-- PAGE EXTRACT --
2
votes

As part of a research project, I would like to analyze a sound file by generating it's spectrogram.

I have been able to successfully generate the spectrogram of the wave file in matlab with frequency on the y-axis and the time on the x-axis. I would however, like to generate the spectrogram with the frequency on the x-axis and the time on the y-axis. How can this be done?

I have searched through stack and have not found any accepted answers.

My code which generates the spectrogram with the frequency on the y-axis and the time on the x-axis (Matlab code):

[song, fs] = wavread('filename.wav');
windowSize = 256;
windowOverlap = [];
freqRange = 0:300;
spectrogram(song, windowSize, windowOverlap, freqRange, fs, 'yaxis');

I changed the parameter 'yaxis' in the function spectrogram to 'xaxis' and the frequency is now on the x-axis with time on the y-axis. But, I get a spectrogram different from what is generated from a reliable source.

Here is the spectrogram that I generate - spectrogram

The spectrogram generated from a reliable source (I don't have the code).

reliable_spectrogram

Moreover, the color scheme is different in both the spectrograms. And my recording is 50 seconds long whereas the time displayed on the label is 9 seconds. How can I resolve these issues?

My end task is to be able to generate the spectrogram on an android device (probably using the GraphView library in android). So I would have to write code to generate the spectrogram in Java.

Any help on this is greatly appreciated.

1
I submitted a long-winded answer using custom code, but I think the main problem is you’re using way too small windowSize. 256 samples even at 8 KHz is just 30 milliseconds. Try enough samples for 1–3 seconds, that’s closer to what the second “authoritative” spectrogram uses.Ahmed Fasih

1 Answers

3
votes

Preface

Sorry, I don’t have whichever 💸-toolbox-💰 that Mathworks puts spectrogram in, but here’s some code that I put in the public domain that does the job for me.

It’s more hands-on than spectrogram but has many of the latter’s features, as I’ll demonstrate using the handel audio clip that comes with Matlab (‘Hallelujah!’).

Setup

I won’t assume you’re familiar with git or Matlab namespaces.

  1. Create a directory called +arf somewhere in your Matlab path (e.g., ~/Documents/MATLAB or even your current code directory).
  2. Download stft.m and put it in +arf/.
  3. Also download partition.m into +arf/.

This creates an arf namespace inside which are the arf.stft and arf.partition functions (the latter is used by arf.stft).

Code

clearvars

% Load data: this is an audio clip built into Matlab.
handel = load('handel');
% To hear this audio clip, run the following:
% >> soundsc(handel.y, handel.Fs)

% STFT parameters.
% 1000 samples is roughly 1/8th of a second. A reasonable chunk size.
samplesPerChunk = 1000;
% Overlap a lot between chunks to see a smooth STFT.
overlapSamples = round(samplesPerChunk * 0.9);

% Generate STFT
[stftArr, fVec, tVec] = arf.stft(handel.y, ...
                                 samplesPerChunk, ...
                                 'noverlap', overlapSamples, ...
                                 'fs', handel.Fs);

% Plot results
figure('color', 'white');
imagesc(fVec / 1e3, tVec, 20 * log10(abs(stftArr)).');
axis xy
colorbar
xlabel('frequency (KHz)')
ylabel('time (s)')

-- THE TASK --
Retype the passage of the spectrogram thread from "Sorry, I don’t" up to and including "partition.m into +arf/.". The material after this point stands apart from the spectrogram thread.

-- DATA BLOCK --
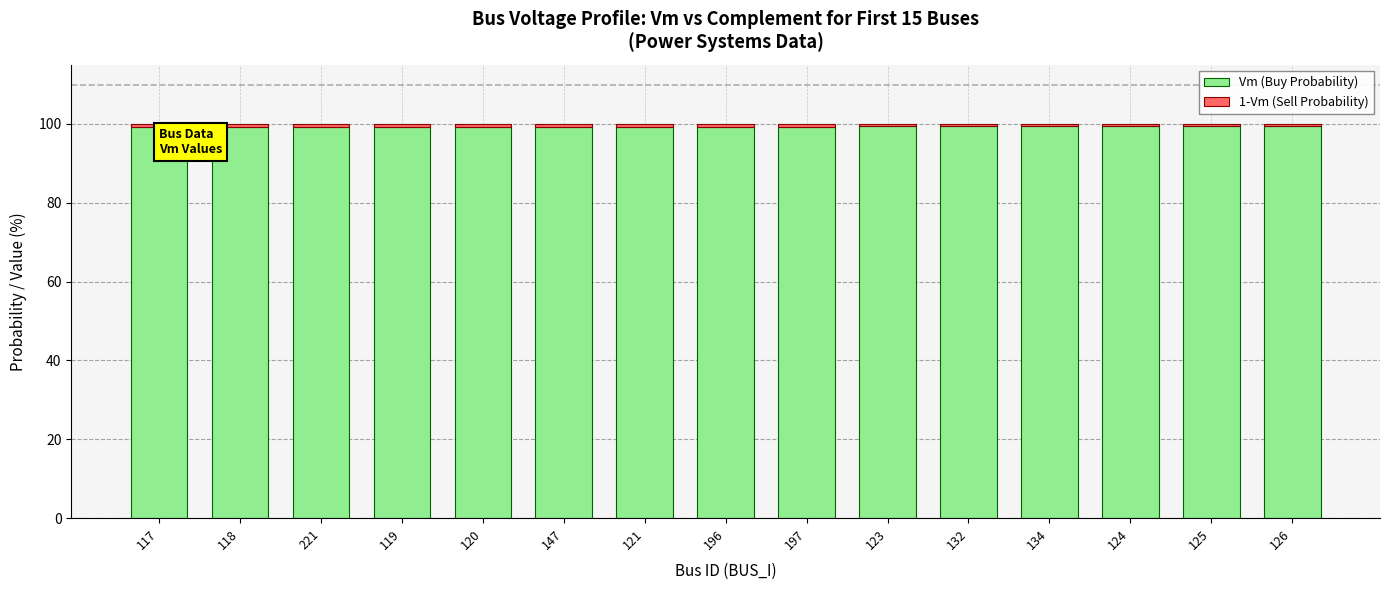

How many bars are there in total?

15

-- THE COMPLETED TASK --
Sorry, I don’t have whichever 💸-toolbox-💰 that Mathworks puts spectrogram in, but here’s some code that I put in the public domain that does the job for me.

It’s more hands-on than spectrogram but has many of the latter’s features, as I’ll demonstrate using the handel audio clip that comes with Matlab (‘Hallelujah!’).

Setup

I won’t assume you’re familiar with git or Matlab namespaces.

  1. Create a directory called +arf somewhere in your Matlab path (e.g., ~/Documents/MATLAB or even your current code directory).
  2. Download stft.m and put it in +arf/.
  3. Also download partition.m into +arf/.